Task requirements: From the records below, please print only the lines from the one containing "Adm. (Ret.) Mark Montgomery" through the one containing "trail will stretch 42 and...", both included. Skip the pictures.

*** Opening of Material provided ***

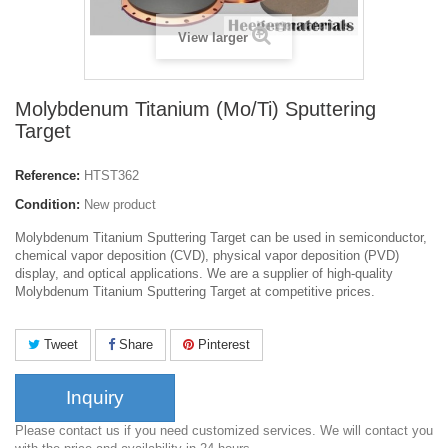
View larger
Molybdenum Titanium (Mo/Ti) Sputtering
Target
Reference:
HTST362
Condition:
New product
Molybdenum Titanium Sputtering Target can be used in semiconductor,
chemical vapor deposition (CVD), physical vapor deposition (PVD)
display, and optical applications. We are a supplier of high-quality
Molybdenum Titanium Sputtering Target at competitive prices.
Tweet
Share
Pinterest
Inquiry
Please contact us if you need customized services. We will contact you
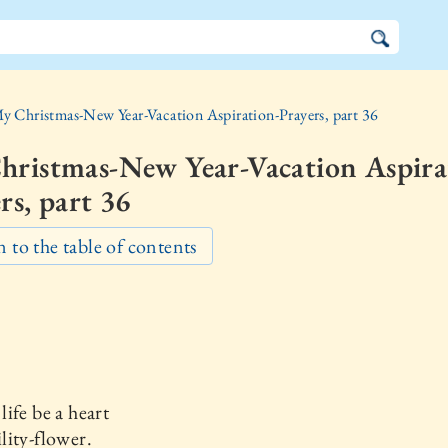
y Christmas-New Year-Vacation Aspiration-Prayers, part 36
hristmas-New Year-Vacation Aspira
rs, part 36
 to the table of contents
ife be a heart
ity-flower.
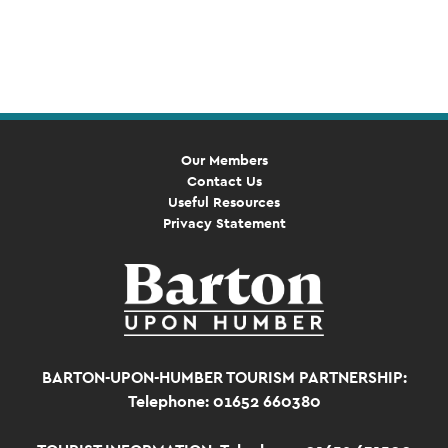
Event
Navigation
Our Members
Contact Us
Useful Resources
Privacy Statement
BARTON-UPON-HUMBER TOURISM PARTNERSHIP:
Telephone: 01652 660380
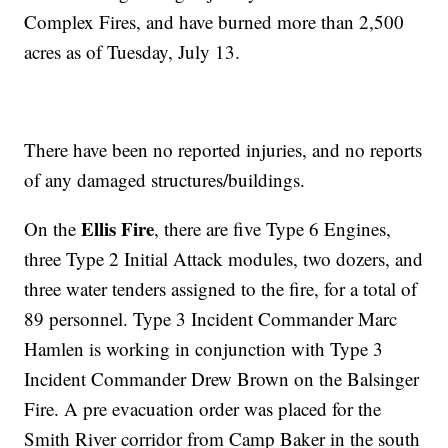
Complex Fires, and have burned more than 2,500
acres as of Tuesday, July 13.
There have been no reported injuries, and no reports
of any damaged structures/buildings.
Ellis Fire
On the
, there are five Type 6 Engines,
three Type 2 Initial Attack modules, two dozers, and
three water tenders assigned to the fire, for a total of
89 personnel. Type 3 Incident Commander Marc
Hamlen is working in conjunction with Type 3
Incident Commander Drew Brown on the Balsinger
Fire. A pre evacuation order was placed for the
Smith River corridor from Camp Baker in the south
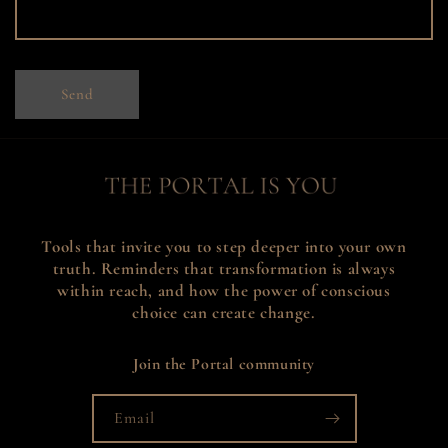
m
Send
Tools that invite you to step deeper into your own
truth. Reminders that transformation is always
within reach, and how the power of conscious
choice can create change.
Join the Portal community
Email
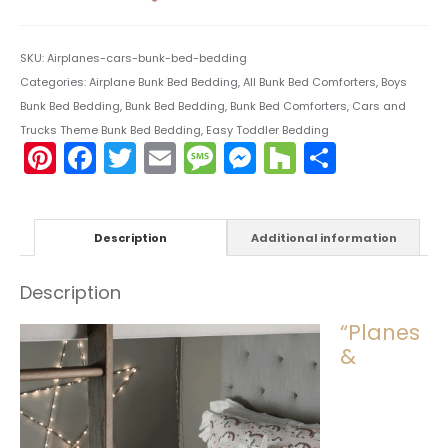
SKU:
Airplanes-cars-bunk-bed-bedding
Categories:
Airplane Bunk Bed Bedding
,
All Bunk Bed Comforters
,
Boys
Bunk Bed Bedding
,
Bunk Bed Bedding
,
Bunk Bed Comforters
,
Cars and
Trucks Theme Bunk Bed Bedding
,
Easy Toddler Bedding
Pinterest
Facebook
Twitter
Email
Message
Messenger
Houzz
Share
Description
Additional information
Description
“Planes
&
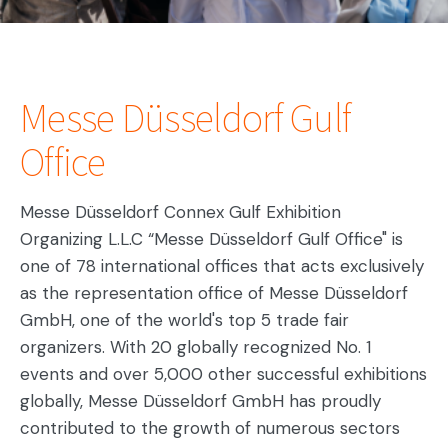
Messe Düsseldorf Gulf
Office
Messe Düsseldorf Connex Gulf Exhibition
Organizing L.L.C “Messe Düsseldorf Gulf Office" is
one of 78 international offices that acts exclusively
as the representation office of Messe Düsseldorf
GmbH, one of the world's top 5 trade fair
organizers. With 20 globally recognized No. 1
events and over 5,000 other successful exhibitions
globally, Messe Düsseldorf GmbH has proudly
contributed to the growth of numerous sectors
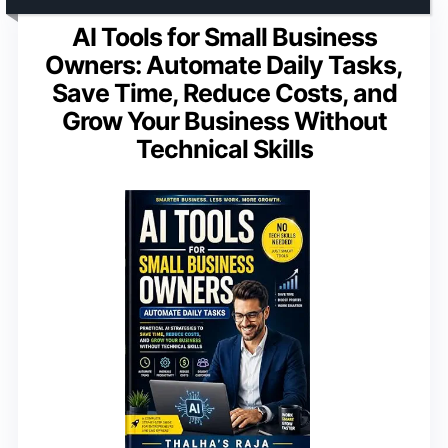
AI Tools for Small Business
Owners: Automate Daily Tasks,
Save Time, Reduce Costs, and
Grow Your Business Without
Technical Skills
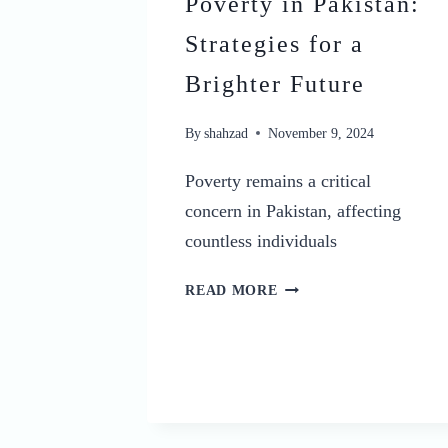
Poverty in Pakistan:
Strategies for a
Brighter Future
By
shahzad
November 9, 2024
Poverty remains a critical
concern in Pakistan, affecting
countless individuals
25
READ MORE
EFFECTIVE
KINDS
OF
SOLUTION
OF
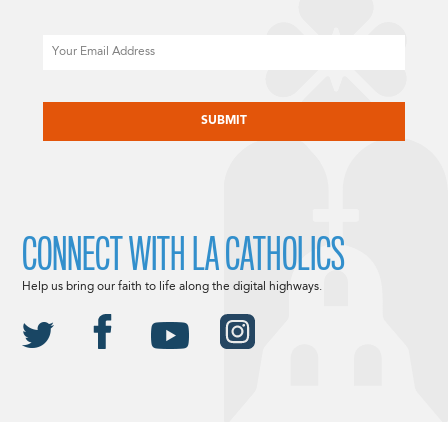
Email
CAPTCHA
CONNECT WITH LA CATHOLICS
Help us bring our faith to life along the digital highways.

*** Close of Material provided ***
*** Opening of Material provided ***

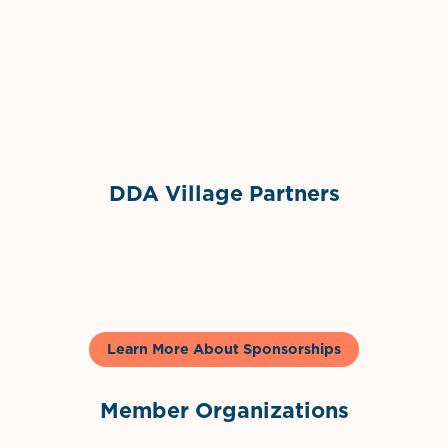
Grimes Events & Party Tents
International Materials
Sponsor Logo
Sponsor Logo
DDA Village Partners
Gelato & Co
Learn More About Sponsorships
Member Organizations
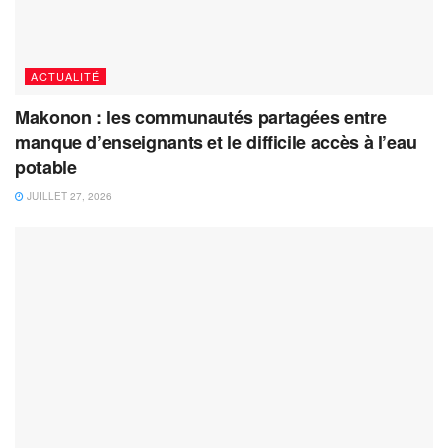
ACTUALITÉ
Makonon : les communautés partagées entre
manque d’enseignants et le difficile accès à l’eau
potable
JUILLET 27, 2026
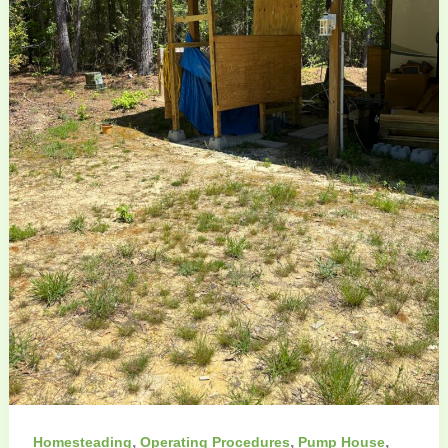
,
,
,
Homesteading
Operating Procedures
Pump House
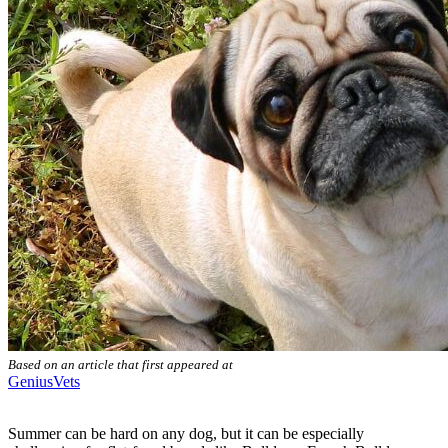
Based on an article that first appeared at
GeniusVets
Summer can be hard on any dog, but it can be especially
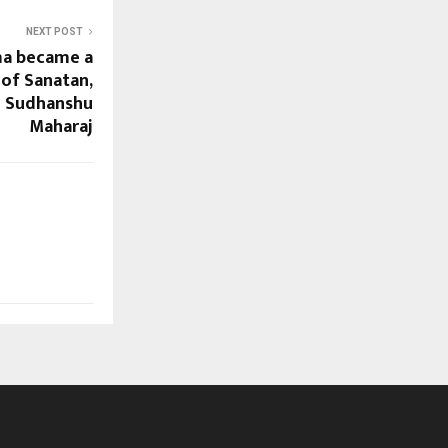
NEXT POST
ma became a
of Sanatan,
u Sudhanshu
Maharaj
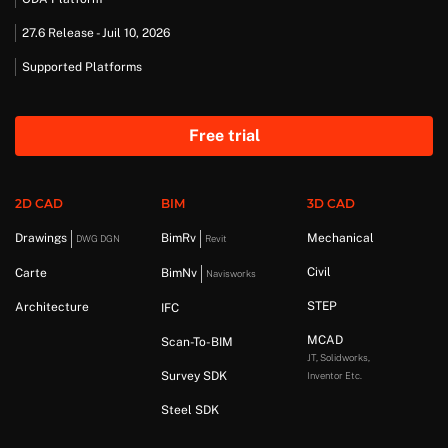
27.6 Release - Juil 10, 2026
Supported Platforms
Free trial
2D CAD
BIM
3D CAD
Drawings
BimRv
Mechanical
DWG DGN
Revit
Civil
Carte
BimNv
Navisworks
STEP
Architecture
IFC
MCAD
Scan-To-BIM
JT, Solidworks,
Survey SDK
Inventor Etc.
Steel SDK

*** Close of Material provided ***
*** Opening of Material provided ***

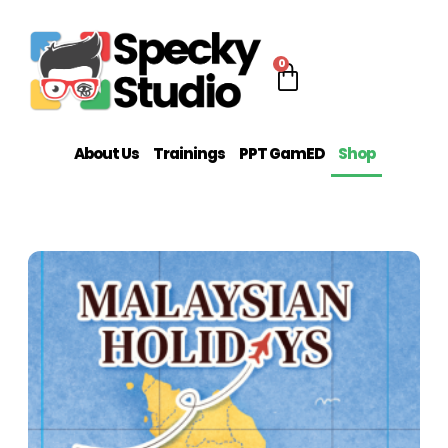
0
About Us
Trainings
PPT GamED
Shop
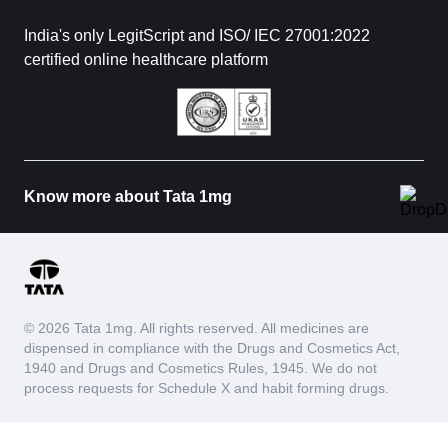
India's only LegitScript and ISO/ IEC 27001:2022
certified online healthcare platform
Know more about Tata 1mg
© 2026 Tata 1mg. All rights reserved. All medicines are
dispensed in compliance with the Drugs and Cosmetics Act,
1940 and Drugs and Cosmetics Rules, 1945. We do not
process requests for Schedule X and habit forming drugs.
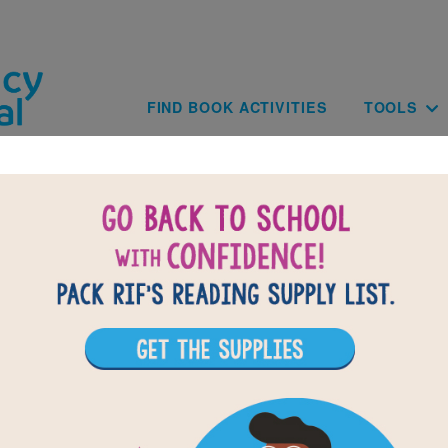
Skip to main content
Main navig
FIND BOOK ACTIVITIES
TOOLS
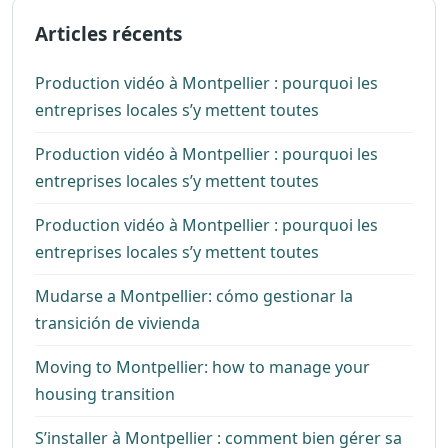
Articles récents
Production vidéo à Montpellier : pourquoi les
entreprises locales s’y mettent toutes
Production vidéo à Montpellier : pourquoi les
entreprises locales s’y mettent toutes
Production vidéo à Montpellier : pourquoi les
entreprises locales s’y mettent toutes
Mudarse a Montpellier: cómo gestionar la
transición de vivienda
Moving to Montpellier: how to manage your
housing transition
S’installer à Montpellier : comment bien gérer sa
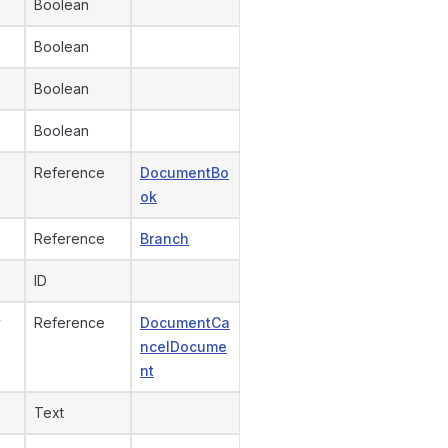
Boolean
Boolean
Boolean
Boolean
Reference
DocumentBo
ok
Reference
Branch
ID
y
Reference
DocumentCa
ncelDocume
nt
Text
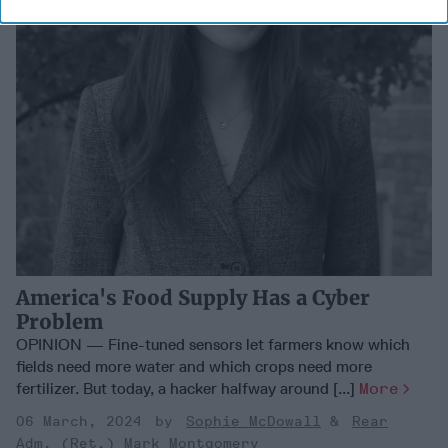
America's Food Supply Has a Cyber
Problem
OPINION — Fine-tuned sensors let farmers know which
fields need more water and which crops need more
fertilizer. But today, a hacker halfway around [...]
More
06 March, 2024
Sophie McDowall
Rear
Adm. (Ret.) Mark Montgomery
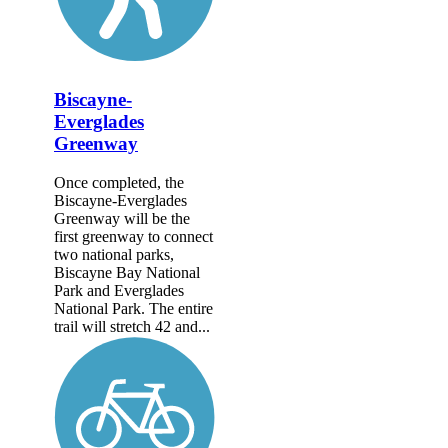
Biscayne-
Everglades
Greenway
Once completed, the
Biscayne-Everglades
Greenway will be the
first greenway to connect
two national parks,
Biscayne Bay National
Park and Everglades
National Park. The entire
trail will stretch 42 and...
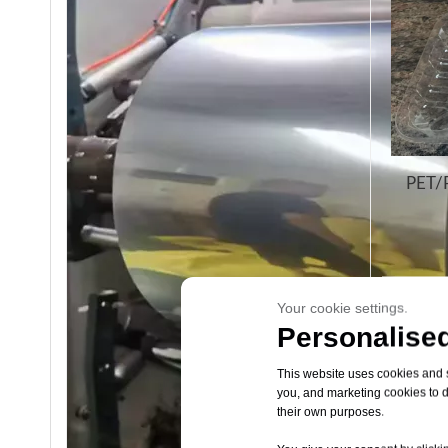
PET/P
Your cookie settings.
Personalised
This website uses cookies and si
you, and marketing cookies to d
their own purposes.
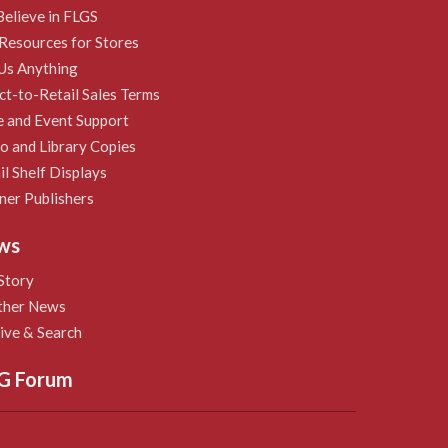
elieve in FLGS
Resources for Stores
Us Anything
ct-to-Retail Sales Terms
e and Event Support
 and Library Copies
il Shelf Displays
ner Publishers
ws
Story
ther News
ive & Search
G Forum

*** Close of Material provided ***

Response:
Adm. (Ret.) Mark Montgomery
Biscayne-
Everglades
Greenway
Once completed, the
Biscayne-Everglades
Greenway will be the
first greenway to connect
two national parks,
Biscayne Bay National
Park and Everglades
National Park. The entire
trail will stretch 42 and...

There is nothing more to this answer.